Trump dejará la presidencia el 20 de enero pero él ostensiblemente sigue clamando que se le robó la elección y atacando a quien no acepte esa mentira. Incluso ha arremetido contra republicanos que han aceptado el resultado democrático y la victoria electoral de Biden, por ejemplo el renuente líder senatorial Mitch McConnell, pues es claro que la sobrevivencia política de Trump una vez que termine su mandato requiere mantener el mayor control posible sobre su partido.
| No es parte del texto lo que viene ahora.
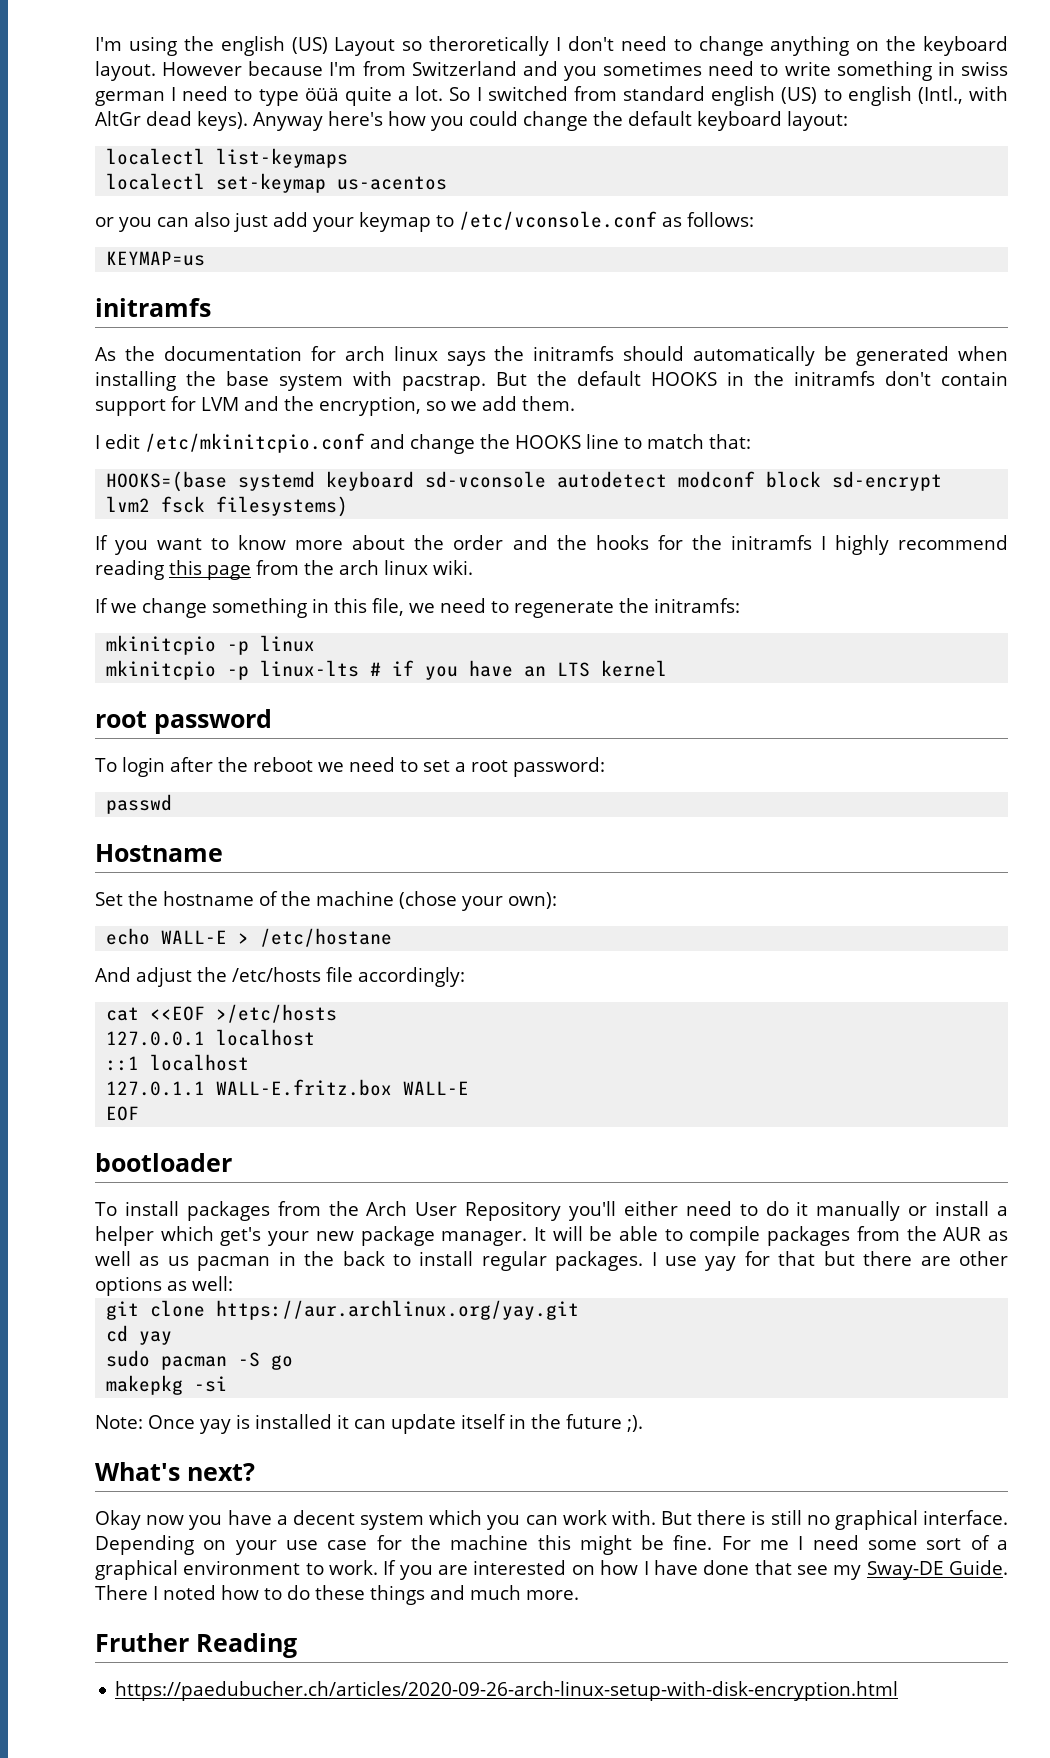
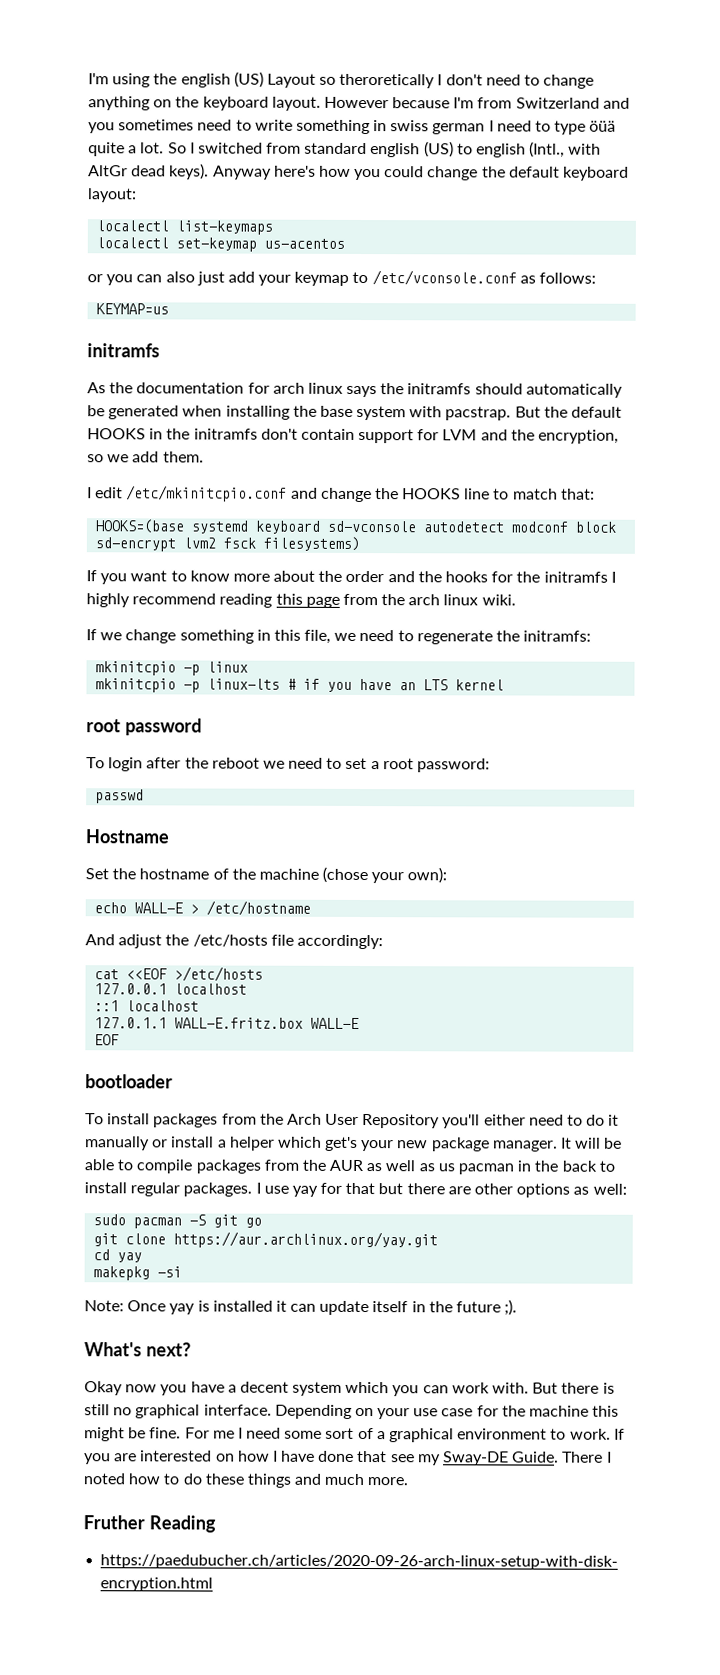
[260,928,393,947] /etc/hostane -> [206,900,312,916] /etc/hostname
(233, 1283) none -> [93,1214,263,1229] // sudo pacman -S git go
[106,1350,294,1370] // sudo pacman -S go -> (143, 1257) none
Ello ciertamente pone al Partido Republicano en una severa tensión, al grado incluso de una ruptura, entre quienes optan por seguir a Trump, por interés político personal o por cuestiones ideológicas, incluso si eso implica seguir una ruta antidemocrática, y quienes en paralelo a sus convicciones conservadoras mantienen el respeto a la institucionalidad republicana y aceptan el resultado de las pasadas elecciones.
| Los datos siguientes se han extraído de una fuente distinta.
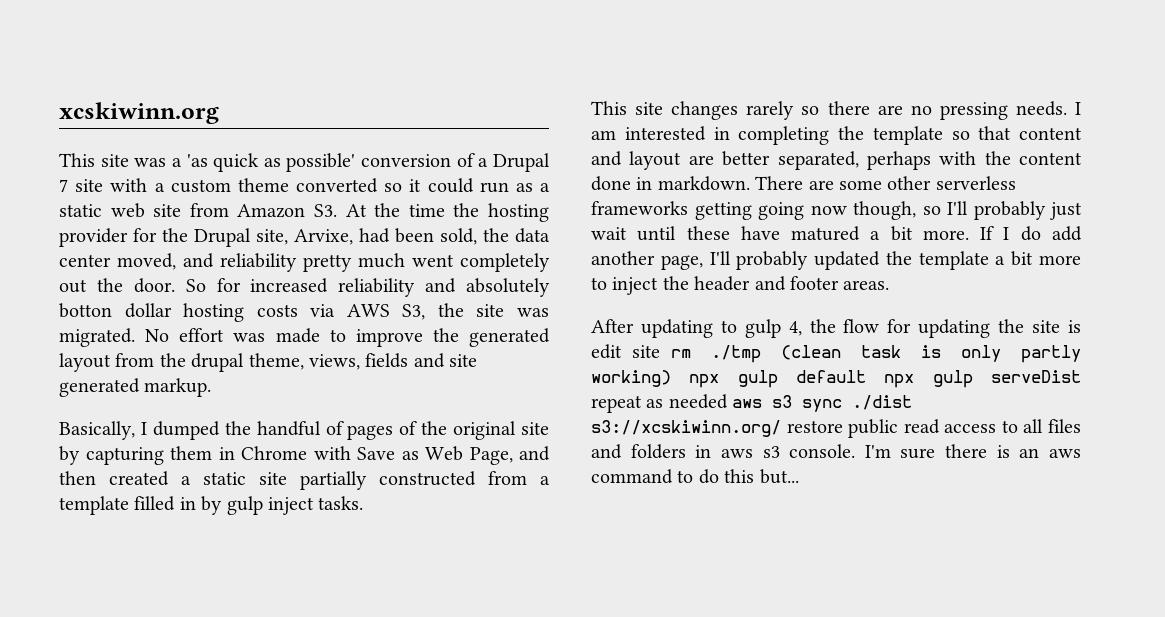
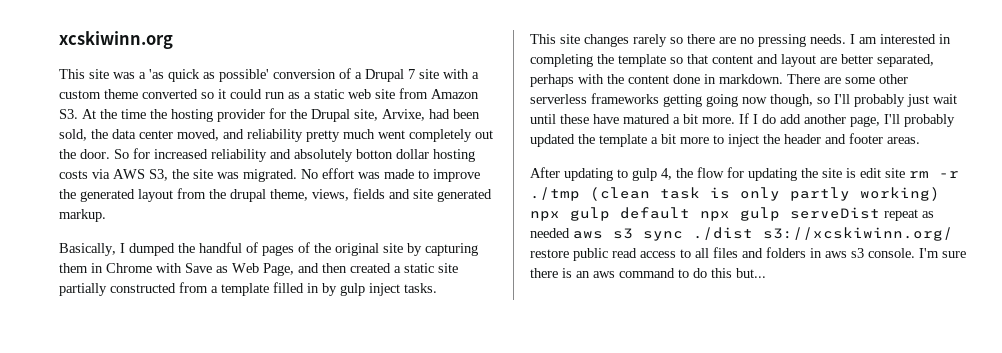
(691, 353) none -> [939,171,959,178] -r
O, viéndolo de una manera más cruda, entre quienes consideran que el tiempo de Trump ha acabado y tratan de hacerse de las riendas del Partido Republicano y quienes buscan que Trump retenga ese control y esa influencia.
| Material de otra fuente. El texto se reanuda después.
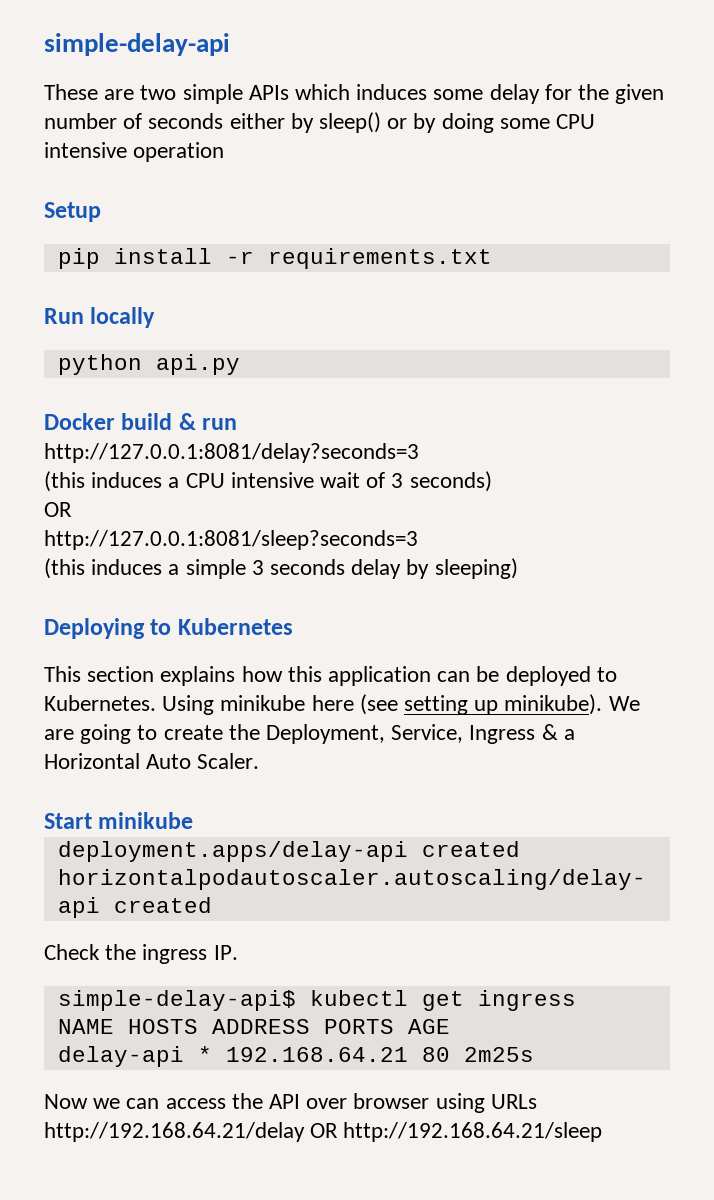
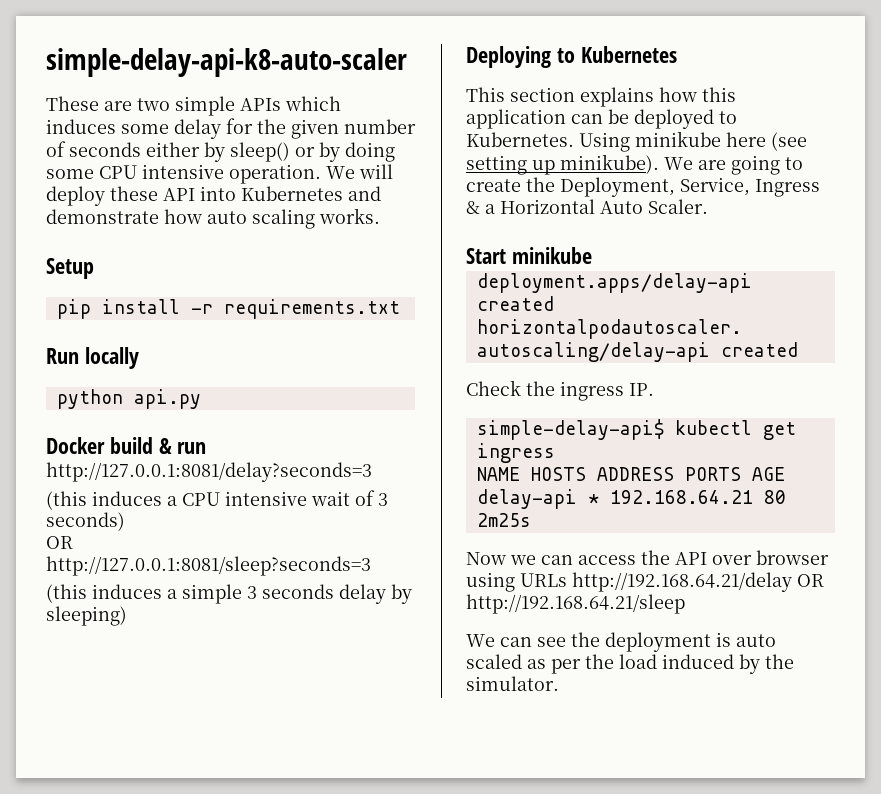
[44,33,230,56] simple-delay-api -> [46,48,407,77] simple-delay-api-k8-auto-scaler
[133,142,225,162] operation -> [229,164,393,184] [46,186,381,206] [46,208,380,229] operation. We will deploy these API into Kubernetes and demonstrate how auto scaling works.
(603, 1132) none -> [466,632,776,652] [466,654,794,674] [466,676,559,691] // We can see the deployment is auto scaled as per the load induced by the simulator.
El republicano Brad Raffensperger, secretario de Estado de Georgia, ha rechazado las alegaciones de Donald Trump sobre un inexistente fraude electoral. (AP Photo/Brynn Anderson)
El republicano Brad Raffensperger, secretario de Estado de Georgia, ha rechazado las alegaciones de Donald Trump sobre un inexistente fraude electoral. (AP Photo/Brynn Anderson)

A Trump, con todo, no parece importarle demasiado que el Partido Republicano sea sacudido, incluso que pierda la mayoría en el Senado y McConnell quede desplazado, si los demócratas ganan este martes en Georgia. Algo que de suceder sería en parte a consecuencia de los ataques del presidente en contra del gobernador y otros funcionarios estatales republicanos y de la consiguiente desmovilización de votantes trumpistas.

Se trata, en cierto modo, de la lucha por mantener el apoyo y el activismo de una derecha radical insurgente que comenzó años atrás, con el auge del Tea Party, pero que fue dominada en 2015 y 2016 por Trump. Varios aspiran a mantener el favor y el control de esos votantes, que tienen un peso considerable en el Partido Republicano, comenzando por el propio Trump y siguiendo por otros personajes, por ejemplo el senador Ted Cruz, que en algún momento fue visto como la cabeza de ese radicalismo de derecha pero cuyas aspiraciones presidenciales fueron rotas en 2106.

Cruz, como otros, buscaría mantenerse vigente y con liderazgo en un eventual entorno post Trump o, al menos, continuar navegando en primer plano en las aguas del trumpismo.

Trump presumiblemente desea continuar siendo la figura central de la derecha radical y con ello controlar al Partido Republicano. Sus alegatos de fraude y sus ataques contra quienes no se pliegan a sus deseos no lograrán revertir la legítima victoria de Biden pero sí son cimiento para la preservación de la influencia política de Trump. El caso de Georgia es un punzante ejemplo de ello.